The following code contains two functions that compute Lennard-Jones potentials, U(r) = 4\varepsilon \left(\frac{\sigma^{12}}{r^{12}} - \frac{\sigma^6}{r^6}\right) for all pairs of a set of 1000 particles.
The first function is the “obvious” one, which directly translates the formula above. In the second one I manually optimize the computation of the powers of \sigma and r .

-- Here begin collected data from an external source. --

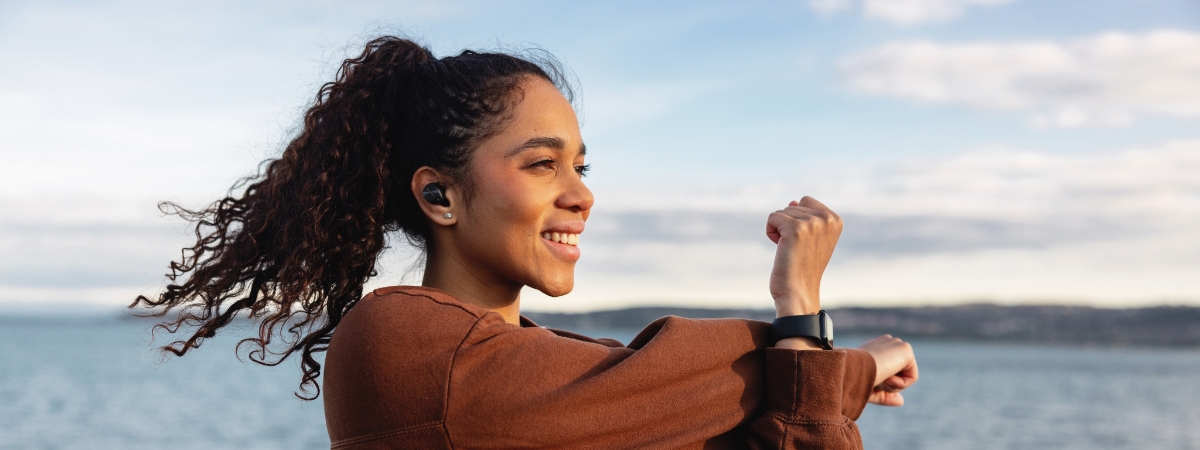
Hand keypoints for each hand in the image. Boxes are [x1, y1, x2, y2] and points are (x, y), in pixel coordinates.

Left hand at [766, 196, 842, 316]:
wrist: (798, 292)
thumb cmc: (802, 267)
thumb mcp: (810, 238)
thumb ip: (805, 216)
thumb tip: (793, 201)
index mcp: (836, 219)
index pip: (806, 201)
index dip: (798, 220)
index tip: (805, 241)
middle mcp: (827, 218)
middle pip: (793, 205)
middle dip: (788, 225)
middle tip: (797, 249)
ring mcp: (813, 222)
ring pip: (781, 212)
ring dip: (779, 230)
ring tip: (790, 250)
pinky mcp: (796, 228)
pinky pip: (772, 217)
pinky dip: (771, 232)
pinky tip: (780, 247)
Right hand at [858, 335, 918, 406]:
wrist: (852, 370)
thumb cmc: (854, 381)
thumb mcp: (871, 391)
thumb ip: (886, 396)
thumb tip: (901, 401)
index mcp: (876, 349)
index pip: (889, 371)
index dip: (883, 385)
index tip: (870, 384)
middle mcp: (887, 343)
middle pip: (898, 375)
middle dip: (888, 385)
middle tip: (874, 381)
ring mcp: (896, 344)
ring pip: (905, 376)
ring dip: (892, 386)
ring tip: (879, 378)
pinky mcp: (906, 349)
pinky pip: (912, 376)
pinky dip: (900, 384)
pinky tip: (888, 377)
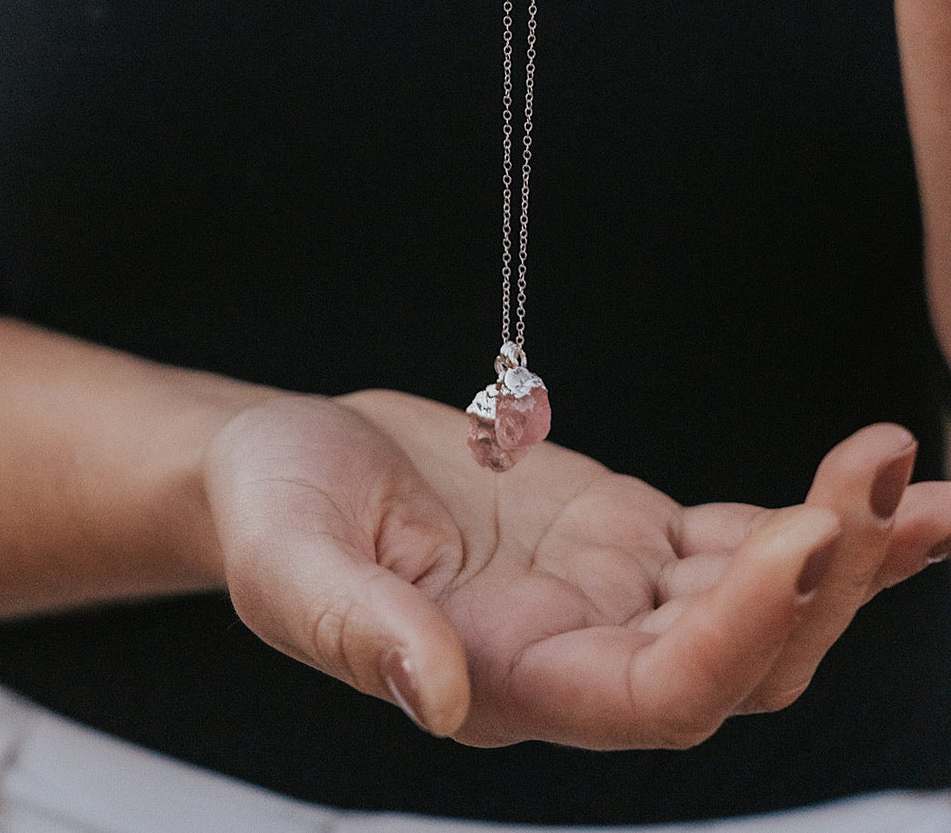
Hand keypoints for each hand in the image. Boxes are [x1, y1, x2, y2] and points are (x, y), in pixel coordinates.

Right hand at [202, 389, 950, 746]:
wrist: (287, 460)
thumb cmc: (272, 511)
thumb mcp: (288, 561)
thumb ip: (355, 631)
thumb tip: (433, 700)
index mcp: (511, 682)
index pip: (661, 693)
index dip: (741, 631)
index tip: (805, 535)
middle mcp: (584, 657)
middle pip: (745, 656)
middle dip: (827, 581)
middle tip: (880, 476)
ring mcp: (616, 594)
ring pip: (765, 599)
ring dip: (848, 545)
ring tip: (909, 467)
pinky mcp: (629, 534)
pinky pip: (745, 535)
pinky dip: (818, 513)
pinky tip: (886, 478)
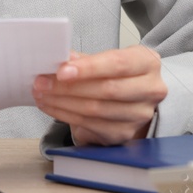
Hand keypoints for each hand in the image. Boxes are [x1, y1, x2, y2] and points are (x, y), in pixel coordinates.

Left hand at [32, 45, 166, 145]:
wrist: (136, 98)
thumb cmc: (119, 74)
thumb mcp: (108, 59)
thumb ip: (86, 59)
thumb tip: (60, 59)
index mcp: (147, 63)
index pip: (118, 64)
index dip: (89, 67)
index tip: (62, 70)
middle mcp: (150, 90)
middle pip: (106, 90)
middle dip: (69, 87)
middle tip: (42, 82)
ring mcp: (139, 115)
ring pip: (96, 110)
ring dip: (62, 102)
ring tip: (42, 94)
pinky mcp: (125, 133)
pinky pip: (91, 125)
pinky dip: (66, 115)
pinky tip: (52, 106)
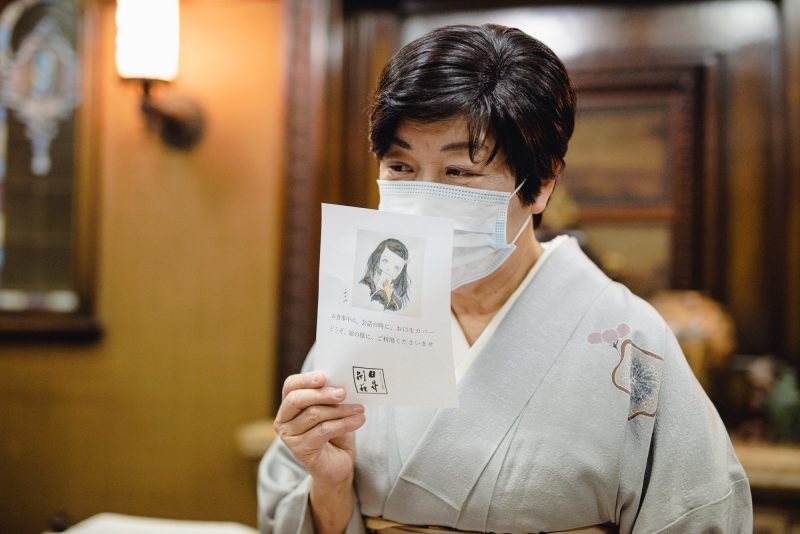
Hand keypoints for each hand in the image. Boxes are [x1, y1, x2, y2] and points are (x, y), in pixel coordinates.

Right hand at [274, 371, 365, 485]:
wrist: (338, 463)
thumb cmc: (335, 432)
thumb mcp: (333, 410)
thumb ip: (331, 397)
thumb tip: (342, 384)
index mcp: (289, 405)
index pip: (290, 386)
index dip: (305, 379)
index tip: (323, 377)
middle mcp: (283, 420)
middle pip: (298, 399)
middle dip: (322, 394)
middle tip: (344, 393)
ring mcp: (289, 436)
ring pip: (314, 415)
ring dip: (340, 410)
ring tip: (359, 409)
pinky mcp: (300, 449)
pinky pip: (323, 430)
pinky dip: (344, 423)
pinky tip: (359, 420)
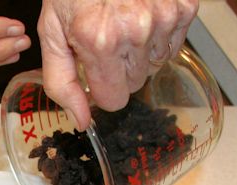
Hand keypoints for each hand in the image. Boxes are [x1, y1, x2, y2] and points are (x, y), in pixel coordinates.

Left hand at [38, 0, 197, 129]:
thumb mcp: (53, 36)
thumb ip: (61, 83)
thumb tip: (82, 121)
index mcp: (99, 41)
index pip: (114, 100)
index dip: (102, 89)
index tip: (95, 71)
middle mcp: (135, 31)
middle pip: (134, 85)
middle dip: (118, 70)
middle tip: (105, 41)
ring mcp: (163, 17)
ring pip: (154, 66)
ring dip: (138, 54)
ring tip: (122, 26)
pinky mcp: (183, 7)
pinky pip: (172, 46)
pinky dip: (157, 38)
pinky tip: (140, 18)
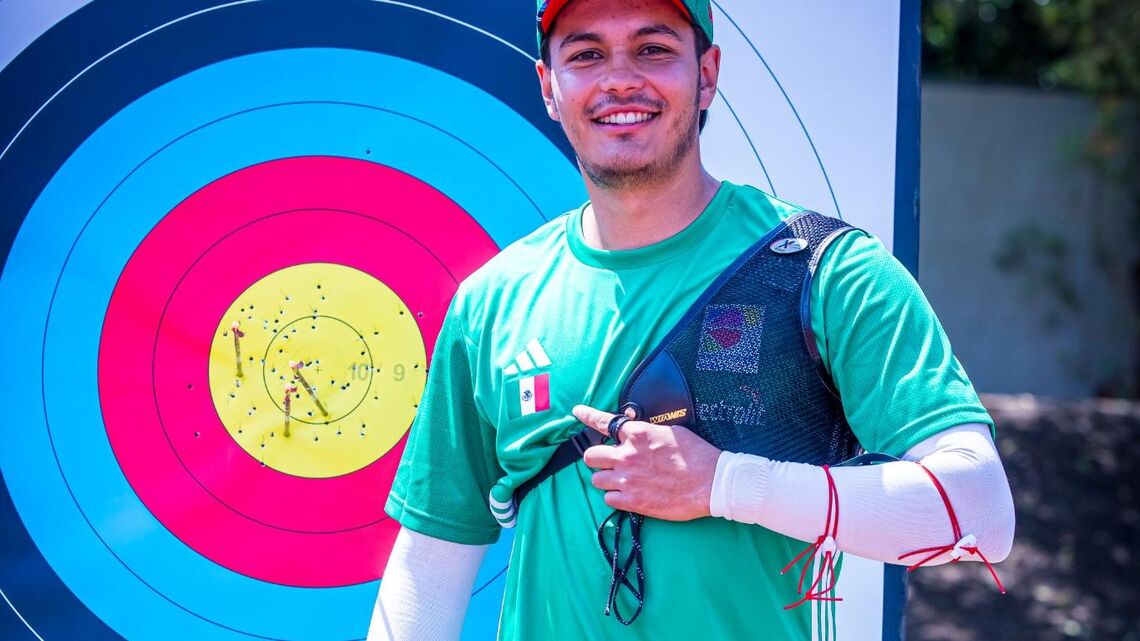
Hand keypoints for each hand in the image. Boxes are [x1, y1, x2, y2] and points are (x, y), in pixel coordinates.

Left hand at [573, 404, 720, 520]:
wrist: (711, 483)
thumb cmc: (696, 456)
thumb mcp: (670, 432)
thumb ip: (647, 432)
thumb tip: (636, 433)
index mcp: (637, 434)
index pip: (603, 422)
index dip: (587, 416)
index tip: (577, 412)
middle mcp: (627, 455)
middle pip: (591, 456)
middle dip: (597, 458)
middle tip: (609, 462)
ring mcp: (628, 479)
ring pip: (596, 479)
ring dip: (607, 479)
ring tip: (623, 480)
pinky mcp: (633, 501)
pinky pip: (608, 499)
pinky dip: (616, 497)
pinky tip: (629, 494)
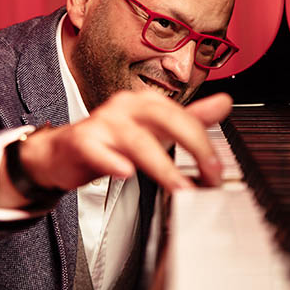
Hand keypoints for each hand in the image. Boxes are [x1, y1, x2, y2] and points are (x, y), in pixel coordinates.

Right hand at [0, 91, 232, 210]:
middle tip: (210, 175)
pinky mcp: (82, 141)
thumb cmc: (114, 140)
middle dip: (194, 147)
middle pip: (167, 119)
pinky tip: (126, 173)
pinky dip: (112, 161)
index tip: (217, 170)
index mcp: (149, 102)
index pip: (185, 116)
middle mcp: (128, 106)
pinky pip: (97, 150)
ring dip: (163, 166)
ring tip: (180, 187)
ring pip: (137, 140)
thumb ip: (191, 119)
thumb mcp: (157, 130)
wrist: (64, 152)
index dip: (205, 143)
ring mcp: (104, 122)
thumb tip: (225, 102)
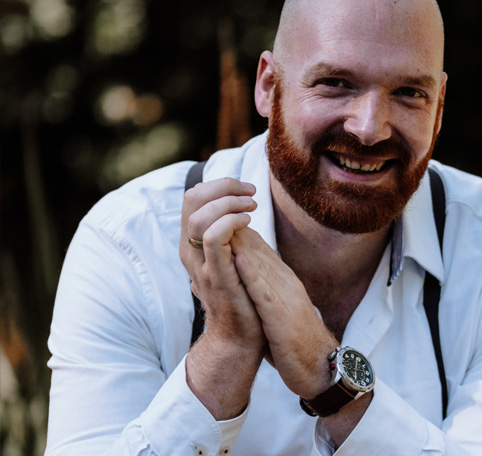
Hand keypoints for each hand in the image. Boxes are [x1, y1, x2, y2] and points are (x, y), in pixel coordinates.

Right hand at [180, 177, 262, 348]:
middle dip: (224, 187)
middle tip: (250, 193)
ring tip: (251, 207)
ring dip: (229, 203)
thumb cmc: (240, 295)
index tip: (247, 189)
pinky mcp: (216, 276)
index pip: (194, 197)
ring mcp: (201, 264)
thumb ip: (228, 235)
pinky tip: (249, 222)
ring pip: (200, 216)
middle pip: (192, 199)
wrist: (239, 336)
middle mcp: (190, 250)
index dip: (220, 184)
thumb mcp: (230, 257)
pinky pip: (213, 238)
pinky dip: (230, 222)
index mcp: (193, 243)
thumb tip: (234, 207)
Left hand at [230, 228, 338, 399]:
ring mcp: (284, 298)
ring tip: (222, 222)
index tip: (217, 213)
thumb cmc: (293, 337)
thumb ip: (262, 286)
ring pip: (260, 265)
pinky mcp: (281, 317)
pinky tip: (239, 261)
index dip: (236, 229)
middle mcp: (283, 282)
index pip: (256, 248)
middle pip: (257, 249)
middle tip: (215, 207)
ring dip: (241, 244)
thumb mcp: (276, 304)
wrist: (318, 365)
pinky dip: (252, 276)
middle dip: (235, 227)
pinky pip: (265, 294)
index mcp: (280, 279)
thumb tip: (243, 269)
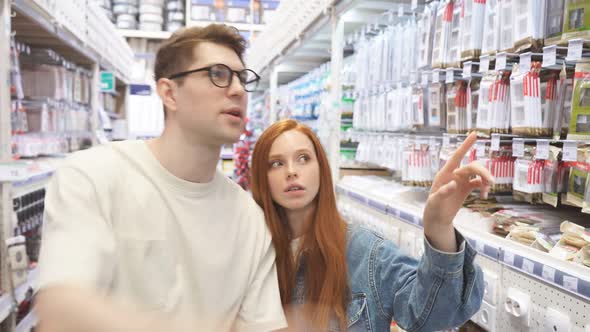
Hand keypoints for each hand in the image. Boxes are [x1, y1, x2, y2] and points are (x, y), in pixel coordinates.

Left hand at [423, 133, 493, 251]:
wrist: (437, 218)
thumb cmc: (433, 208)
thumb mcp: (434, 202)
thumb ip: (442, 193)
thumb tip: (453, 183)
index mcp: (444, 174)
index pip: (456, 157)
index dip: (465, 146)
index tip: (474, 134)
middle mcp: (454, 174)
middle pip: (472, 166)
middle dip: (483, 172)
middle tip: (491, 182)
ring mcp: (461, 180)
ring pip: (478, 173)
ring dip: (486, 179)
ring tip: (487, 190)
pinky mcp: (466, 188)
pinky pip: (479, 183)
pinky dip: (484, 187)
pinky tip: (484, 195)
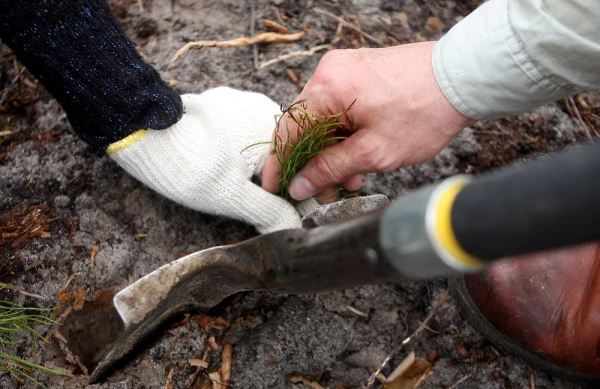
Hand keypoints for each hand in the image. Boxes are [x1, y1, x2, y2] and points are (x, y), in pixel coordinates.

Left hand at [108, 87, 301, 233]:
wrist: (145, 136)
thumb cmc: (193, 167)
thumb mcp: (235, 198)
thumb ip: (270, 212)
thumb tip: (292, 225)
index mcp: (274, 126)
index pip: (294, 162)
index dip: (286, 188)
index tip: (272, 206)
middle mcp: (261, 105)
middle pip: (275, 149)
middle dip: (264, 174)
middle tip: (241, 193)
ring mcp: (236, 99)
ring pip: (253, 139)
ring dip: (246, 160)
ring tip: (223, 178)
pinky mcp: (215, 100)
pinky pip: (233, 128)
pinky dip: (228, 146)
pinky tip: (212, 161)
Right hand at [262, 42, 475, 200]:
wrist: (465, 78)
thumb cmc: (424, 111)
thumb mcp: (374, 151)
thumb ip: (330, 169)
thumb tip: (300, 185)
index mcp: (327, 87)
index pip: (287, 130)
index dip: (279, 163)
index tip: (275, 187)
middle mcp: (331, 72)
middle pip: (305, 126)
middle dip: (314, 163)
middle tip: (323, 193)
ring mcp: (347, 70)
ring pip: (326, 120)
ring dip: (333, 152)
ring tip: (352, 180)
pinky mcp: (362, 73)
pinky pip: (342, 109)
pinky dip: (346, 136)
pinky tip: (359, 159)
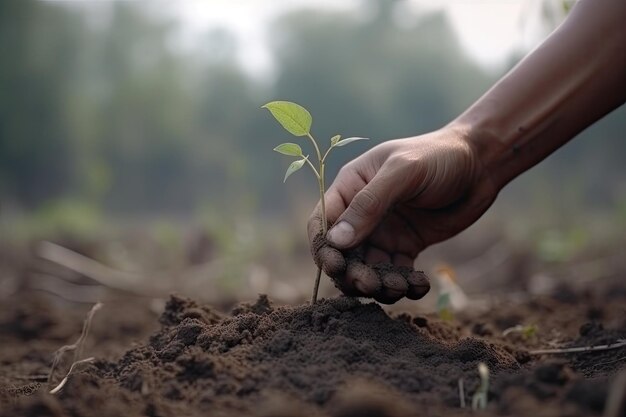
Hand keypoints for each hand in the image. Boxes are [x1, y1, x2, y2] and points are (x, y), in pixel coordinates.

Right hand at [307, 126, 498, 303]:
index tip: (336, 266)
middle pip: (343, 253)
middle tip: (372, 284)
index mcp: (351, 187)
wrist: (481, 164)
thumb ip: (369, 204)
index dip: (323, 247)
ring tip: (400, 287)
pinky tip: (419, 285)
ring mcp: (384, 232)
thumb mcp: (403, 172)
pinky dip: (404, 285)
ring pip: (368, 269)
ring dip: (378, 284)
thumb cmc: (438, 156)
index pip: (323, 222)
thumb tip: (337, 241)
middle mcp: (362, 213)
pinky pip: (396, 273)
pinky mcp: (406, 247)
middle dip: (353, 273)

The difference is way too large:
77.724 ms (0 allocations: 0 bytes)
1.802 ms (0 allocations: 0 bytes)
Code
using StaticArrays, LinearAlgebra, BenchmarkTools, Test
function lj1(x)
eps = 2.0
sig = 1.0
u = 0.
for i in 1:length(x)-1
for j in i+1:length(x)
r = norm(x[j] - x[i])
u += 4*eps*(sig^12/r^12 - sig^6/r^6)
end
end
return u
end
function lj2(x)
eps = 2.0
sig = 1.0
sig6 = sig^6
sig12 = sig6^2
u = 0.
for i in 1:length(x)-1
for j in i+1:length(x)
r = norm(x[j] - x[i])
r3 = r^2*r
r6 = r3^2
r12 = r6^2
u += 4*eps*(sig12/r12 - sig6/r6)
end
end
return u
end
x = rand(SVector{2,Float64},1000)
@test lj1(x) ≈ lj2(x)
@btime lj1($x)
@btime lj2($x)
I would not be very concerned about this if this was actually a very performance-critical code, manually optimizing those exponents is not a big drama.
However, I am writing this code for a demonstration, hands-on, course on molecular dynamics, so having a code as close as possible as the text-formulas is important. In this case, in particular, the difference is the simulation taking 1 minute vs. taking 20 minutes, thus completely changing the flow of the course.
As a side-note, gfortran does seem to optimize these exponentiations, and the code is fast in the “natural” version.
Thus, my questions are: is there any important/fundamental that is impairing Julia to optimize these exponents, is it just an implementation detail that is on the list, or what?